All the ships around the island had big boilers that could make steam.
I don’t think this was or is a usual method of warfare, so my idea has to be not only doable, but able to be improvised in a short period. There were better plans than putting the pacific war on hold for a year to wait for ships full of oil pipe.
Peleliu was another place this might have been useful and/or a place where the idea could have presented itself as something to develop for future campaigns, such as Iwo Jima.
This mine from WWI shows the use of tunneling by combat engineers.
That, of course, is a silly argument. The Ryukyu Kingdom had been invaded and forced into a tributary relationship with Japan back in 1609. Not exactly the same thing as Korea.
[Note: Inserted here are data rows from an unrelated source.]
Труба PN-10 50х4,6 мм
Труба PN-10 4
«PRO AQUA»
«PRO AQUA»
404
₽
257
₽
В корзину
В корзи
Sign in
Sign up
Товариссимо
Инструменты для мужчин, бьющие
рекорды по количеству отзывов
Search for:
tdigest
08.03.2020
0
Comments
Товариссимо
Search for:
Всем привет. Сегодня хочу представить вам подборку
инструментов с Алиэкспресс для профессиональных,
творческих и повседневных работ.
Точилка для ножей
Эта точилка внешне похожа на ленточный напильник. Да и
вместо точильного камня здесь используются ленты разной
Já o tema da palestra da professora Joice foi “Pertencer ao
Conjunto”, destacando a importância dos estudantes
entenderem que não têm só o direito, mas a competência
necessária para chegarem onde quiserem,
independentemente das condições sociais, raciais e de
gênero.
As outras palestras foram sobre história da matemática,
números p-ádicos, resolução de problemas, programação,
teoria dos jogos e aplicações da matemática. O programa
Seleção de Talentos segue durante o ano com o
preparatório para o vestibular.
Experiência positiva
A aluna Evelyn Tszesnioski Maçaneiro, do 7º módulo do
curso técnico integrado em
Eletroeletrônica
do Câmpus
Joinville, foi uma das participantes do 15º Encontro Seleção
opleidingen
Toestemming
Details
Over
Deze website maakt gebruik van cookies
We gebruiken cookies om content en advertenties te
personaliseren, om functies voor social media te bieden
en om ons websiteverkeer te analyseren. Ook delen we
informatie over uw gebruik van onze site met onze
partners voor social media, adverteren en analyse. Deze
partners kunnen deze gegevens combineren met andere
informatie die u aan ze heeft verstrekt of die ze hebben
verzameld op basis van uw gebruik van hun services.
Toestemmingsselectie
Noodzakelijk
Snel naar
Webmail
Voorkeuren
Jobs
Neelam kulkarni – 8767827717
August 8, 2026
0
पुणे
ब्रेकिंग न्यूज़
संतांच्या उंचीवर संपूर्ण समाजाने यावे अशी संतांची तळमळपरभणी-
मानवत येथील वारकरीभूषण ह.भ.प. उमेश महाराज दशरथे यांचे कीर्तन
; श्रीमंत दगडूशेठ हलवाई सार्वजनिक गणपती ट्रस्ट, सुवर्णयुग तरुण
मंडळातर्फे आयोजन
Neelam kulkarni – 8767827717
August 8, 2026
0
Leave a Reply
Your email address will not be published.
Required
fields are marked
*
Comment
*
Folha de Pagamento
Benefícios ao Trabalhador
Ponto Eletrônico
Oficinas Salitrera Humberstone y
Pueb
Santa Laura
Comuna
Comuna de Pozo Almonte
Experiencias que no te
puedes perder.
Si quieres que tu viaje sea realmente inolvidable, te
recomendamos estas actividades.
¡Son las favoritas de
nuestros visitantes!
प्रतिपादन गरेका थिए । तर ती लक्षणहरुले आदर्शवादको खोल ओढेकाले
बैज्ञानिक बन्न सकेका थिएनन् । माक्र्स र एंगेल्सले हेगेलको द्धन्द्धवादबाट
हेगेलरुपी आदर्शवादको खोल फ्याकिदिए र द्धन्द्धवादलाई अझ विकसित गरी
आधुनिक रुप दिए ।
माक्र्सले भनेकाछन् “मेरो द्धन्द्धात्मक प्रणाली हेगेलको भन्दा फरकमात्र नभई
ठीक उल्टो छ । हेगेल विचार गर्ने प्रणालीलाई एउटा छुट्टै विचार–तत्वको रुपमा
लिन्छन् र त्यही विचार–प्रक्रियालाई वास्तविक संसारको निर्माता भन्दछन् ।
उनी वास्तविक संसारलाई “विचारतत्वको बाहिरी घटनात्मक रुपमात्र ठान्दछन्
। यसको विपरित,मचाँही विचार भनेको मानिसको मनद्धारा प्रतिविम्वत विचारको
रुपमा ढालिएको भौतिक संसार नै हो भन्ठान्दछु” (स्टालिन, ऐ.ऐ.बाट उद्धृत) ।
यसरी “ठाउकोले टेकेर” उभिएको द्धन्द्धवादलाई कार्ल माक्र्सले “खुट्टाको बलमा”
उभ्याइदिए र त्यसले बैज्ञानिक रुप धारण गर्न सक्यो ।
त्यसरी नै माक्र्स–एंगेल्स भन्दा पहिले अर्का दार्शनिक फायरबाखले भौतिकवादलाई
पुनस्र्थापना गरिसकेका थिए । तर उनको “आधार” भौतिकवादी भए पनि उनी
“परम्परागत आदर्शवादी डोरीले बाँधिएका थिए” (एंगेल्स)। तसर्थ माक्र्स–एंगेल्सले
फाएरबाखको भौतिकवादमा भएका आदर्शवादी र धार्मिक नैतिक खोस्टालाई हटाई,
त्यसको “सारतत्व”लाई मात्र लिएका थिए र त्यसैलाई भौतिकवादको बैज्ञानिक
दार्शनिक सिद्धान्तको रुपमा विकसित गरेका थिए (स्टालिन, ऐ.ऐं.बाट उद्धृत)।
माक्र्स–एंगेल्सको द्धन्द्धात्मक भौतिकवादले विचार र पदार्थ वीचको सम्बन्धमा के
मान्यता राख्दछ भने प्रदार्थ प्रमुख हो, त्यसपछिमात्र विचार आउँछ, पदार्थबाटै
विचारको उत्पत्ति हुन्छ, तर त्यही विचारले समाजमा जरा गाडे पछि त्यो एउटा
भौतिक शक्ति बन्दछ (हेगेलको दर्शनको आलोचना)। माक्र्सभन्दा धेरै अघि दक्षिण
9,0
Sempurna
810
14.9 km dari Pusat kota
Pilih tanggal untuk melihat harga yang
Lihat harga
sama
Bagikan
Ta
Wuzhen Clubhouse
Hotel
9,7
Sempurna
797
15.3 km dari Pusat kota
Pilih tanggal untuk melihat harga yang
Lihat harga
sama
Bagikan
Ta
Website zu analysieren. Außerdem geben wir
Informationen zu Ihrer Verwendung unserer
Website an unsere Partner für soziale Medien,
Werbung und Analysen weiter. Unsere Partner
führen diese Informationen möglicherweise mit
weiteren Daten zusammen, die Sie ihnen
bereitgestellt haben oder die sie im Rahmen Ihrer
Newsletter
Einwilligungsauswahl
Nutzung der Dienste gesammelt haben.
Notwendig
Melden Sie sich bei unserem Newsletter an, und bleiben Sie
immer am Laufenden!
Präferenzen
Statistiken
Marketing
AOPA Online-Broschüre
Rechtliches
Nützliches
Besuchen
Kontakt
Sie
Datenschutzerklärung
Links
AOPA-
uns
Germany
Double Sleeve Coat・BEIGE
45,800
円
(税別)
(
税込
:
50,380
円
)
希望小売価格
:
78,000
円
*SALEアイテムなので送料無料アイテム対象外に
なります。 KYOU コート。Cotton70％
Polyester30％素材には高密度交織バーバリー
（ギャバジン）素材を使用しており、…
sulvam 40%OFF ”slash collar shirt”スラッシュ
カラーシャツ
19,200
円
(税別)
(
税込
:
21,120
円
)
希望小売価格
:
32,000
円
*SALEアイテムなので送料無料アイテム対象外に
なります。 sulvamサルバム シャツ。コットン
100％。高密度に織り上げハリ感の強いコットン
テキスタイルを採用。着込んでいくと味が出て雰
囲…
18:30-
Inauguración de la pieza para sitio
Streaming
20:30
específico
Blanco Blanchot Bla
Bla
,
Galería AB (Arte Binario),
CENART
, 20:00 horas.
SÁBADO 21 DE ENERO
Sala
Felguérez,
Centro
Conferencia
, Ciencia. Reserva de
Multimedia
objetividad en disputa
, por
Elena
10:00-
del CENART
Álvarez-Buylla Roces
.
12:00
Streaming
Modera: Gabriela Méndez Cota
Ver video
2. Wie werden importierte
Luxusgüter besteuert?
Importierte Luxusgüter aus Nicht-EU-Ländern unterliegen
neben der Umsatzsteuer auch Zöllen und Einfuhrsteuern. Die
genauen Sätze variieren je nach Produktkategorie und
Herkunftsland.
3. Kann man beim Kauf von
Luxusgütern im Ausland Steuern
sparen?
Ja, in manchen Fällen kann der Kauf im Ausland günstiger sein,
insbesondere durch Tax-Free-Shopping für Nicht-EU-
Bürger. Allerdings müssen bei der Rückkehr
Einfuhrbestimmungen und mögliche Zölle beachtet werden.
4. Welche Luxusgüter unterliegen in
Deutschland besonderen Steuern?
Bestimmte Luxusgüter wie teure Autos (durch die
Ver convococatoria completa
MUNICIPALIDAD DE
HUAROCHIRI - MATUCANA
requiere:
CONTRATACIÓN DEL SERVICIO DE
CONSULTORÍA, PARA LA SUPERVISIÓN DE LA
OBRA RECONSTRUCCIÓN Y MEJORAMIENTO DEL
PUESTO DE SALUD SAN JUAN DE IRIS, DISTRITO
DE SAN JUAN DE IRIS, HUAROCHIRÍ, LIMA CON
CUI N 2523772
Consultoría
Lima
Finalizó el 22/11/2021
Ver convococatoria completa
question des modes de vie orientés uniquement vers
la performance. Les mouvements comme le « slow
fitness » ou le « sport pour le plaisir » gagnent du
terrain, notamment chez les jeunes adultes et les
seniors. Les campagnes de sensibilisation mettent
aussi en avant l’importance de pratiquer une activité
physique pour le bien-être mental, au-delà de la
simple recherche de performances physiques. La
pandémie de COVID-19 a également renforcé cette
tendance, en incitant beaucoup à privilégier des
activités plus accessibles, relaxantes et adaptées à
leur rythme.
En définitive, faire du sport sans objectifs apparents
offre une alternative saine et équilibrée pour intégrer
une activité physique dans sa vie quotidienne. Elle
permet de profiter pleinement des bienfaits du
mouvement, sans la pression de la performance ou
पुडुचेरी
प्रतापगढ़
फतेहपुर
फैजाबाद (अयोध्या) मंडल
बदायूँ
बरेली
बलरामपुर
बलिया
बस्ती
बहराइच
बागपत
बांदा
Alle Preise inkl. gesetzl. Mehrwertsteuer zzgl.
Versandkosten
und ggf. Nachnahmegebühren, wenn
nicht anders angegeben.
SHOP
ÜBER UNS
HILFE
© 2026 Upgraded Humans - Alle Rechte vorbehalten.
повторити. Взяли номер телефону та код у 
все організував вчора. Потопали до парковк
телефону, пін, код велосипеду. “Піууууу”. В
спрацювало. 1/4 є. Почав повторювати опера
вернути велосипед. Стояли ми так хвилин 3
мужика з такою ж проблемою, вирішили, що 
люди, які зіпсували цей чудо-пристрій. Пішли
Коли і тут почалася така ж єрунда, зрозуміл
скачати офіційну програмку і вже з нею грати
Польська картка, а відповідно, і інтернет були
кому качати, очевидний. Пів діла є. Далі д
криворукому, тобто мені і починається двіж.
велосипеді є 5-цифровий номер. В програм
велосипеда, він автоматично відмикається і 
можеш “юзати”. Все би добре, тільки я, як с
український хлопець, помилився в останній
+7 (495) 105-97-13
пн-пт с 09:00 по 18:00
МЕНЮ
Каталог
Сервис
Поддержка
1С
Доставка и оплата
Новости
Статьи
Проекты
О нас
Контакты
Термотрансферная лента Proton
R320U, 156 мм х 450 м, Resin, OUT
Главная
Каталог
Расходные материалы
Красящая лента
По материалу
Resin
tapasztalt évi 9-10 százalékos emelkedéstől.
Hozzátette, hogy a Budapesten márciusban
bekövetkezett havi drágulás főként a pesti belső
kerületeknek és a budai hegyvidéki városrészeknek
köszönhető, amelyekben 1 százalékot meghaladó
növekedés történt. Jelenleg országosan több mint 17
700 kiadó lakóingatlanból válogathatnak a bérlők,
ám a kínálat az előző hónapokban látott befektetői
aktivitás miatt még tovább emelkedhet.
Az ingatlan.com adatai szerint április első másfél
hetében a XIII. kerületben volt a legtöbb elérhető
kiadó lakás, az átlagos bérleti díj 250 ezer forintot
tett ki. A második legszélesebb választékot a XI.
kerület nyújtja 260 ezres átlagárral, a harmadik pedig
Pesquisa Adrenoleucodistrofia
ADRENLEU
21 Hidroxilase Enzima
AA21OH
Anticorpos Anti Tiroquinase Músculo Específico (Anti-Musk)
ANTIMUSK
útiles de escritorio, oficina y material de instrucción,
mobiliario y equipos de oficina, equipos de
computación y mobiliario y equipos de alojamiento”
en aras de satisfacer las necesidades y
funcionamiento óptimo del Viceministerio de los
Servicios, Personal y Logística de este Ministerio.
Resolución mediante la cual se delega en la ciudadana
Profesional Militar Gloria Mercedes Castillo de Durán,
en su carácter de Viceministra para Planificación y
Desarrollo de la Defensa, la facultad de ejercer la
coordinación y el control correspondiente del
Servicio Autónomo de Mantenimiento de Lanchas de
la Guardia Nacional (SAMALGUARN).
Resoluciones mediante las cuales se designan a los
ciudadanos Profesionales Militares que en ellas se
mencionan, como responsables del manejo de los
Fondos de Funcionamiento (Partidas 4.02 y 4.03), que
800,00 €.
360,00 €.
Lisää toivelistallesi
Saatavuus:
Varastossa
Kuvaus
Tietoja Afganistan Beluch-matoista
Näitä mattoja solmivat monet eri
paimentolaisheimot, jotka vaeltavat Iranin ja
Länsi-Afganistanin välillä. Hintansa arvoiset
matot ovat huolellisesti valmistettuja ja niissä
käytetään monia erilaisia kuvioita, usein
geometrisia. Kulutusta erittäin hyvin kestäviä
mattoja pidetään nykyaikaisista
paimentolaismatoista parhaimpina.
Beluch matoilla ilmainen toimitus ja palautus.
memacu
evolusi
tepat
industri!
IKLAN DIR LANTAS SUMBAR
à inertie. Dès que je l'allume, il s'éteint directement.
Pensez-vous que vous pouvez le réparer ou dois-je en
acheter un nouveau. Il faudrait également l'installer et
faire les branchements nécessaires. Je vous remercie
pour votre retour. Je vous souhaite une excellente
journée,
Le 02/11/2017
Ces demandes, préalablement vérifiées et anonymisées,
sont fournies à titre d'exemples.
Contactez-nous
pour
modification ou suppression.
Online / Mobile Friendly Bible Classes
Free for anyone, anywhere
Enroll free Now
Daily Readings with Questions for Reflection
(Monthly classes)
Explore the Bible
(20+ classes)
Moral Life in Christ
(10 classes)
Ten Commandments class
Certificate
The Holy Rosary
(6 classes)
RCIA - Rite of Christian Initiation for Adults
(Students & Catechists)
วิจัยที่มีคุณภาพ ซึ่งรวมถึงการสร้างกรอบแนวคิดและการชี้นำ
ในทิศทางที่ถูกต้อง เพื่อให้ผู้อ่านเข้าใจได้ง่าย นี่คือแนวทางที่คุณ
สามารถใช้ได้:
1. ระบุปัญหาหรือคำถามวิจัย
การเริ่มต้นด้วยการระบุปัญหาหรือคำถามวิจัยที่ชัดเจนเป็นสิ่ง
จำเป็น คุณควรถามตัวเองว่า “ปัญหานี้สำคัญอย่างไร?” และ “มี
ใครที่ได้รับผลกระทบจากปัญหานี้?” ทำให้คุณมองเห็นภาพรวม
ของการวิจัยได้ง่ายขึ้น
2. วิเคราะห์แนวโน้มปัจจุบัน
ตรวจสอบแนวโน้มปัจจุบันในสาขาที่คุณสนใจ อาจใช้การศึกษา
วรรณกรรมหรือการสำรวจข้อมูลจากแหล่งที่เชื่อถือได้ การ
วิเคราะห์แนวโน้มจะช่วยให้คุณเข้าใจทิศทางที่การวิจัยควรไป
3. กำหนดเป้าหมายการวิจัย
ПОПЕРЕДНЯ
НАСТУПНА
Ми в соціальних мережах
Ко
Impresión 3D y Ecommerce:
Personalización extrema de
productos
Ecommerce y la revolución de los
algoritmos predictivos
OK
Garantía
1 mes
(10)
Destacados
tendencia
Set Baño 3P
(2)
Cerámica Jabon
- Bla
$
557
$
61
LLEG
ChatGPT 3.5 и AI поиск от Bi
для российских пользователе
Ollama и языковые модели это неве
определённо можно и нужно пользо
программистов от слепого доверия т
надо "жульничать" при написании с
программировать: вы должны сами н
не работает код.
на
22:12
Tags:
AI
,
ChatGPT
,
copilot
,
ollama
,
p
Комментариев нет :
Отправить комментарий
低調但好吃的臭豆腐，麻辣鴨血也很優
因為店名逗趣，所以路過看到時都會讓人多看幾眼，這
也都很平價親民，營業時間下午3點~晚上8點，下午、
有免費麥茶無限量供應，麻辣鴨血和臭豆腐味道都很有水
Despite the terrible tragedies inflicted in the Battle of Okinawa, including forced civilian suicides by the IJA, Okinawans were in favor of returning to Japan, undoubtedly because the US didn’t treat them well during the occupation.
I suppose that he perhaps should have chosen a different phrase since we have large numbers of non-Americans on this site, but I’m pretty sure most non-Americans weren’t upset by the use of the phrase.
World War I made the use of gas a virtual no-no for almost all combatants during World War II. With the exception the Japanese army using small amounts in China and obviously the death camps in Nazi Germany, gas wasn’t a factor during the war.
The major problem with nuking Iwo Jima is that the Trinity Test took place in July of 1945. That was four months after the major combat operations on Iwo had already occurred. There were no functional bombs (there were the mockups which became Fat Man and Little Boy and the assembly which became the Trinity device) and there was no proof until July 16, 1945 that an atomic bomb would actually work.
So even if the Trinity test had been moved up until the winter of 1944 (which would exceptionally difficult given the problems they had creating enough fissile material) it still would have been at least a month or two before a weapon was ready for use. If there had been one, it would have been better to have held it in reserve in case the Japanese refused to surrender or if the Germans got a lucky break during the Battle of the Bulge or on the Eastern Front and forced the war into the fall of 1945.